### Your objective
In the listing below, print exactly the lines between the line holding "(at 226.2 127.95))" and the line holding "(at 169.05 92.85))", inclusive, and no more.

### Given information
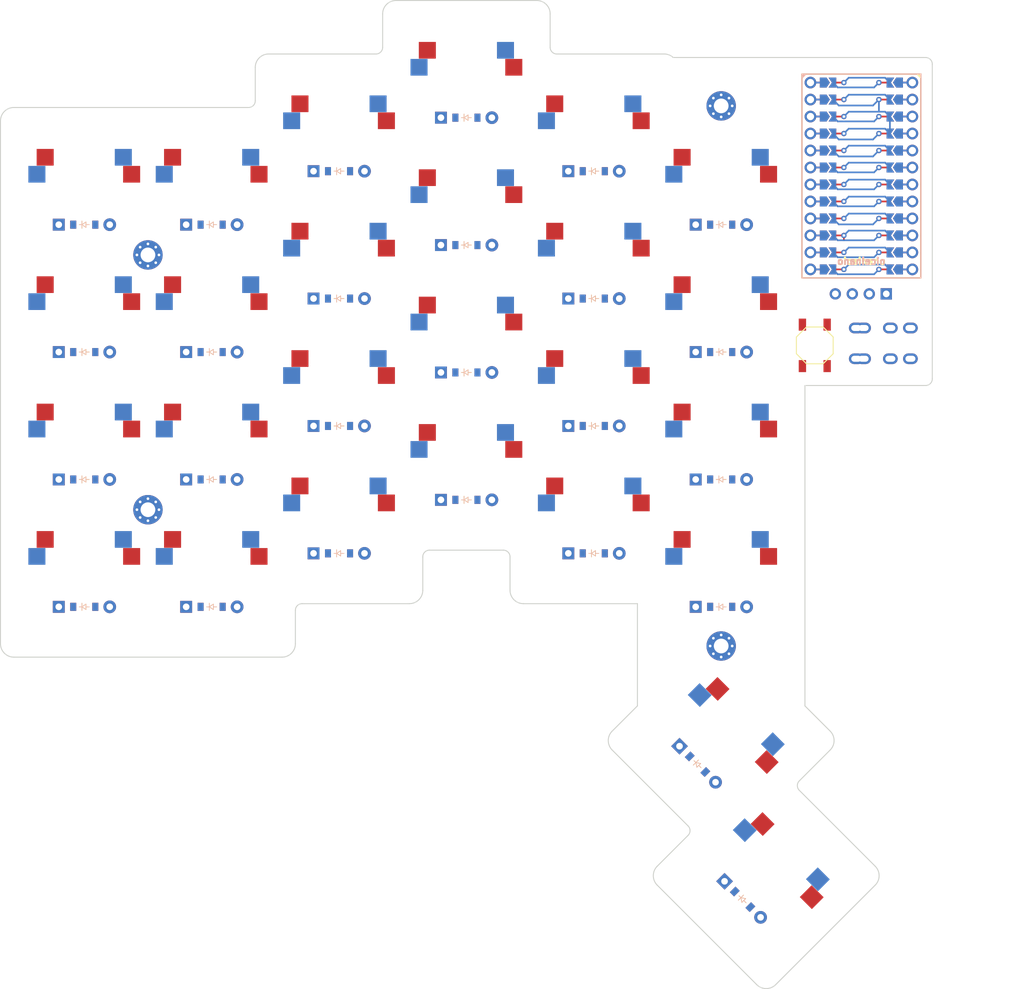
<source format=kicad_pcb>
(kicad_pcb
	(version 20241229)
	(generator "pcbnew")
	(generator_version "9.0")
	(general
		(thickness 1.6)
		(legacy_teardrops no)
	)
	(paper "A3")
	(title_block
		(title "main_pcb")
		(rev "v1.0.0")
		(company "Unknown")
	)
	(layers
		(0 "F.Cu" signal)
		(2 "B.Cu" signal)
		(9 "F.Adhes" user)
		(11 "B.Adhes" user)
		(13 "F.Paste" user)
		(15 "B.Paste" user)
		(5 "F.SilkS" user)
		(7 "B.SilkS" user)
		(1 "F.Mask" user)
		(3 "B.Mask" user)
		(17 "Dwgs.User" user)
		(19 "Cmts.User" user)
		(21 "Eco1.User" user)
		(23 "Eco2.User" user)
		(25 "Edge.Cuts" user)
		(27 "Margin" user)
		(31 "F.CrtYd" user)
		(29 "B.CrtYd" user)
		(35 "F.Fab" user)
		(33 "B.Fab" user)
	)
	(setup
		(pad_to_mask_clearance 0.05)
		(allow_soldermask_bridges_in_footprints no)
		(tenting front back)
		(pcbplotparams
			(layerselection 0x00000000_00000000_55555555_5755f5ff)
			(plot_on_all_layers_selection 0x00000000_00000000_00000000_00000000)
			(disableapertmacros no)
			(usegerberextensions no)
			(usegerberattributes yes)
			(usegerberadvancedattributes yes)
			(creategerberjobfile yes)
			(dashed_line_dash_ratio 12.000000)
			(dashed_line_gap_ratio 3.000000)
			(svgprecision 4)
			(plotframeref no)
			(mode 1)
			(useauxorigin no)
			(hpglpennumber 1)
			(hpglpenspeed 20)
			(hpglpendiameter 15.000000)
			(pdf_front_fp_property_popups yes)
			(pdf_back_fp_property_popups yes)
			(pdf_metadata yes)
			(pdf_single_document no)
			(dxfpolygonmode yes)
			(dxfimperialunits yes)
			(dxfusepcbnewfont yes)
			(psnegative no)
			(psa4output no)
			(plot_black_and_white yes)
			(sketchpadsonfab no)
			(plotpadnumbers no)
			(hidednponfab no)
			(sketchdnponfab yes)
			(crossoutdnponfab yes)
			(subtractmaskfromsilk no)
			(outputformat 1)
			(mirror no)
			(drillshape 1)
			(scaleselection 1)
			(outputdirectory "")
		)
	)
	(net 0 "")
	(net 1 "P14")
	(net 2 "pinky_bottom")
	(net 3 "pinky_home")
	(net 4 "pinky_num")
	(net 5 "pinky_top")
	(net 6 "P16")
	(net 7 "ring_bottom")
	(net 8 "ring_home")
	(net 9 "ring_num")
	(net 10 "ring_top")
	(net 11 "P10")
	(net 12 "middle_bottom")
	(net 13 "middle_home")
	(net 14 "middle_num")
	(net 15 "middle_top")
	(net 16 "P7")
	(net 17 "index_bottom")
	(net 18 "index_home")
	(net 19 "index_num")
	(net 20 "index_top")
	(net 21 "P8")
	(net 22 "inner_bottom")
	(net 23 "inner_home")
	(net 24 "inner_num")
	(net 25 "inner_top")
	(net 26 "P9")
	(net 27 "aditional_bottom")
	(net 28 "aditional_home")
	(net 29 "aditional_num")
	(net 30 "aditional_top")
	(net 31 "one_main")
	(net 32 "two_main")
	(net 33 "P18")
	(net 34 "P19")
	(net 35 "P20")
	(net 36 "P21")
	(net 37 "P15")
	(net 38 "RAW")
	(net 39 "GND")
	(net 40 "RST")
	(net 41 "VCC")
	(net 42 "P1")
	(net 43 "P0")
	(net 44 "P2")
	(net 45 "P3")
	(net 46 "P4")
	(net 47 "P5")
	(net 48 "P6")
	(net 49 "1")
	(net 50 "2")
	(net 51 "3")
	(net 52 "4")
	(net 53 "5")
	(net 54 "6")
	(net 55 "7")
	(net 56 "8")
	(net 57 "9")
	(net 58 "10")
	(net 59 "11")
	(net 60 "12")
	(net 61 "13")
	(net 62 "14")
	(net 63 "15")
	(net 64 "16")
	(net 65 "17")
	(net 66 "18")
	(net 67 "19")
	(net 68 "20")
	(net 69 "21")
	(net 70 "22")
	(net 71 "23")
	(net 72 "24")
	(footprint "E73:SW_TACT_ALPS_SKQGABE010" (layer "F.Cu") (at 259.25 115.9 90))
	(footprint "ComboDiode" (layer "F.Cu") (at 188.1 147))
	(footprint "ComboDiode" (layer "F.Cu") (at 150 97.85))
	(footprint "ComboDiode" (layer "F.Cu") (at 245.25 97.85))
	(footprint "ComboDiode" (layer "F.Cu") (at 226.2 127.95))
	(footprint "ComboDiode" (layer "F.Cu") (at 207.15 139))
	(footprint "MX" (layer "F.Cu") (at 251.985192 195.205576 -45))
	(footprint "MX" (layer "F.Cu") (at 245.25 130.95))
	(footprint "MX" (layer "F.Cu") (at 188.1 84.85))
	(footprint "MX" (layer "F.Cu") (at 188.1 103.9))
	(footprint "nice!nano_v2" (layer "F.Cu") (at 266.219992 90.569994))
	(footprint "MX" (layer "F.Cu") (at 188.1 142))
	(footprint "ComboDiode" (layer "F.Cu") (at 245.25 135.95))
	(footprint "ComboDiode" (layer "F.Cu") (at 169.05 155))
	(footprint "MX" (layer "F.Cu") (at 150 92.85))
	(footprint "MX" (layer "F.Cu") (at 226.2 84.85))
	(footprint "MX" (layer "F.Cu") (at 207.15 95.9))
	(footprint "ComboDiode" (layer "F.Cu") (at 241.714466 178.535534 -45))
	(footprint "ComboDiode" (layer "F.Cu") (at 188.1 108.9))
	(footprint "ComboDiode" (layer "F.Cu") (at 150 155))
	(footprint "ComboDiode" (layer "F.Cu") (at 226.2 89.85))
	(footprint "MX" (layer "F.Cu") (at 169.05 150))
	(footprint "ComboDiode" (layer "F.Cu") (at 226.2 108.9))
	(footprint "ComboDiode" (layer "F.Cu") (at 207.15 119.95))
	(footprint "MX" (layer "F.Cu") (at 169.05 92.85))
	(footprint "MX" (layer "F.Cu") (at 188.1 122.95))
	(footprint "ComboDiode" (layer "F.Cu") (at 226.2 147))
	(footprint "ComboDiode" (layer "F.Cu") (at 169.05 116.9))
	(footprint "ComboDiode" (layer "F.Cu") (at 188.1 89.85))
	(footprint "ComboDiode" (layer "F.Cu") (at 248.449658 198.74111 -45))
	(footprint "TRRS-PJ-320A-dual" (layer "F.Cu") (at 276.75 117.9 -90))
	(footprint "MX" (layer "F.Cu") (at 226.2 103.9))
	(footprint "ComboDiode" (layer "F.Cu") (at 207.15 81.85))
	(footprint "MX" (layer "F.Cu") (at 150 150))
	(footprint "MX"
		(layer "F.Cu")
		(uuid "9031d56e-6115-4677-9d84-e294f263bd3c")
		(at 169.05 130.95)
		(property "Reference" "S6"
			(at 0 0 0)
			(layer "F.SilkS")
			(hide yes)
			(uuid "1f9c5869-758c-4413-991a-0a142f88fb61")
			(effects
				(font
					(size 1.27 1.27)
					(thickness 0.15)
				)
			)
		)
		(property "Value" ""
			(at 0 0 0)
			(layer "F.SilkS")
			(hide yes)
			(uuid "9b2830d2-1295-4e49-a0c2-69e732b77681")
			(effects
				(font
					(size 1.27 1.27)
					(thickness 0.15)
				)
			)
		)
		(property "Datasheet" ""
			(at 0 0 0)
			(layer "F.Fab")
			(hide yes)
			(uuid "77f311f6-4278-405d-8819-504506730574")
			(effects
				(font
					(size 1.27 1.27)
					(thickness 0.15)
				)
			)
		)
		(property "Description" ""
			(at 0 0 0)
			(layer "F.Fab")
			(hide yes)
			(uuid "5f799e58-a897-4353-9df7-2a08dd89d856")
			(effects
				(font
					(size 1.27 1.27)
					(thickness 0.15)
				)
			)
		)
		(attr through_hole)
		(fp_line
			(start -7 -6)
			(end -7 -7)
			(stroke
				(width 0.15)
				(type solid)
			)
			(layer "Dwgs.User")
			(uuid "9820d923-9059-4870-93d1-bf83f01bfdd2")
		)
		(fp_line
			(start -7 7)
			(end -7 6)
			(stroke
				(width 0.15)
				(type solid)
			)
			(layer "Dwgs.User")
			(uuid "9f9d408b-c9ae-4588-8b5e-d72726f4985e")
		)
		(fp_line
			(start -7 7)
			(end -6 7)
			(stroke
				(width 0.15)
				(type solid)
			)
			(layer "Dwgs.User")
			(uuid "505ea405-979d-484a-af0d-82b142dda291")
		)
		(fp_line
			(start -6 -7)
			(end -7 -7)
			(stroke
				(width 0.15)
				(type solid)
			)
			(layer "Dwgs.User")
			(uuid "a2a0103b-f889-4b7e-b5b7-f254b7384b4f")
		)
		(fp_line
			(start 6 7)
			(end 7 7)
			(stroke
				(width 0.15)
				(type solid)
			)
			(layer "Dwgs.User")
			(uuid "4e7309aa-5d9b-4a9a-94c0-ff96e11ba00f")
		)
		(fp_line
			(start 7 -7)
			(end 6 -7)
			(stroke
				(width 0.15)
				(type solid)
			)
			(layer "Dwgs.User")
			(uuid "5f06cf67-004a-49c5-bee8-1ff22a7e9479")
		)
		(fp_line
			(start 7 -7)
			(end 7 -6)
			(stroke
				(width 0.15)
				(type solid)
			)
			(layer "Dwgs.User")
			(uuid "be297ba4-264f-4e4f-a247-67d791edd440")
		)
		(fp_line
			(start 7 6)
			(end 7 7)
			(stroke
				(width 0.15)
				(type solid)
			)
			(layer "Dwgs.User")
			(uuid "2f449d16-066b-474a-b718-b5f4de6a0494")
		)
		(pad "" np_thru_hole circle
			(at -5.08 0)
			(size 1.7018 1.7018)
			(drill 1.7018)
			(layers "*.Cu" "*.Mask")
			(uuid "6843186d-5d05-4b5b-973d-394ad0224989")
		)
		(pad "" np_thru_hole circle
			(at -3.81 -2.54)
			(size 3 3)
			(drill 3)
	
... [151966 chars truncated]
</source>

### Task response
	(footprint "ComboDiode" (layer "F.Cu") (at 226.2 127.95))
	(footprint "ComboDiode" (layer "F.Cu") (at 207.15 139))
	(footprint "MX" (layer "F.Cu") (at 251.985192 195.205576 -45))
	(footprint "MX" (layer "F.Cu") (at 245.25 130.95))
	(footprint "MX" (layer "F.Cu") (at 188.1 84.85))
	(footprint "MX" (layer "F.Cu") (at 188.1 103.9))
	(footprint "nice!nano_v2" (layer "F.Cu") (at 266.219992 90.569994))
	(footprint "MX" (layer "F.Cu") (at 188.1 142))
	(footprint "ComboDiode" (layer "F.Cu") (at 245.25 135.95))
	(footprint "ComboDiode" (layer "F.Cu") (at 169.05 155))
	(footprint "MX" (layer "F.Cu") (at 150 92.85))
	(footprint "MX" (layer "F.Cu") (at 226.2 84.85))
	(footprint "MX" (layer "F.Cu") (at 207.15 95.9))
	(footprint "ComboDiode" (layer "F.Cu") (at 241.714466 178.535534 -45))
	(footprint "ComboDiode" (layer "F.Cu") (at 188.1 108.9))
	(footprint "ComboDiode" (layer "F.Cu") (at 150 155))
	(footprint "ComboDiode" (layer "F.Cu") (at 226.2 89.85))
	(footprint "MX" (layer "F.Cu") (at 169.05 150))
	(footprint "ComboDiode" (layer "F.Cu") (at 226.2 108.9))
	(footprint "ComboDiode" (layer "F.Cu") (at 207.15 119.95))
	(footprint "MX" (layer "F.Cu") (at 169.05 92.85))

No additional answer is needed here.